What you will do =>
Can you reproduce the lines between the one holding "lore nuestros planes" and the one holding "de clientes", inclusive, with "Empresa" changed to "Negocio" and nothing else altered?

Extracted data =>
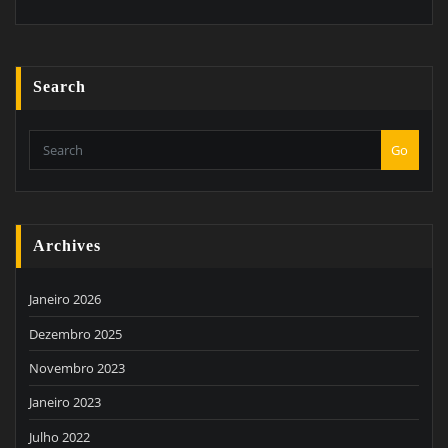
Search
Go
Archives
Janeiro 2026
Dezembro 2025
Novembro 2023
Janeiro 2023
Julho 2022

==

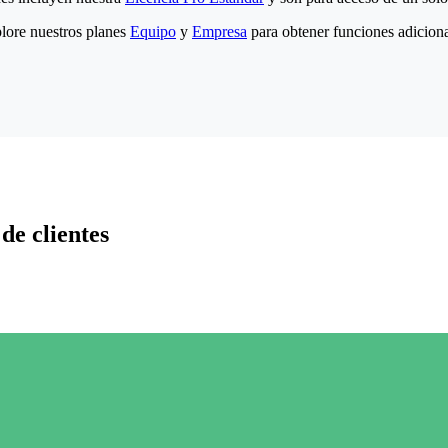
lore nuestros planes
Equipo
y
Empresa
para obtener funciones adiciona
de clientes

Answer area =>
lore nuestros planes
Equipo
y
Negocio
para obtener funciones adiciona
de clientes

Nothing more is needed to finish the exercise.